1月20日の大寒を前に、津山市では和紙づくりに欠かせないミツマタを川で洗う「川ざらし」の作業が始まりました。
冷え込みの厳しい朝川の洗い場で黙々と作業が続けられます。津山市北部の上横野山あいを流れる横野川です。2026年最初となるミツマタの皮を洗う川ざらしです。清らかな谷川の水を使いミツマタに含まれるアクや細かな不純物を洗い流します。
質の高い和紙に仕上げるために欠かせない大切な工程です。19日朝の津山市は最低気温は氷点下1・4度と身に染みる寒さとなりました。
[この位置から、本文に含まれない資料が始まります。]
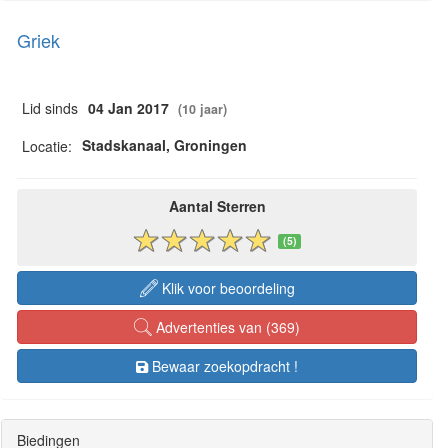
Griek
Lid sinds
04 Jan 2017
(10 jaar)
Stadskanaal, Groningen
Locatie:
Aantal Sterren
(5)
Klik voor beoordeling
Advertenties van (369)
Bewaar zoekopdracht !
Biedingen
作業にあたった上田さんは妻の裕子さんとともに冷たい川の中に入りおよそ2時間かけて40キロほどのミツマタを一つひとつ丹念に洗い上げました。
(上田手漉和紙工房・上田康正さん)
「冷たくてしびれる感じ。本心は寒いので早く終わらせたいが、なるべく丁寧に作業し、よい製品が出来るよう心がけている。」
ミツマタの川ざらしは月に1回のペースで行われその後、紙が漉かれて和紙に仕上げられ金箔の間に挟んで保護する箔合紙のほか、便せんや巻紙などの製品になります。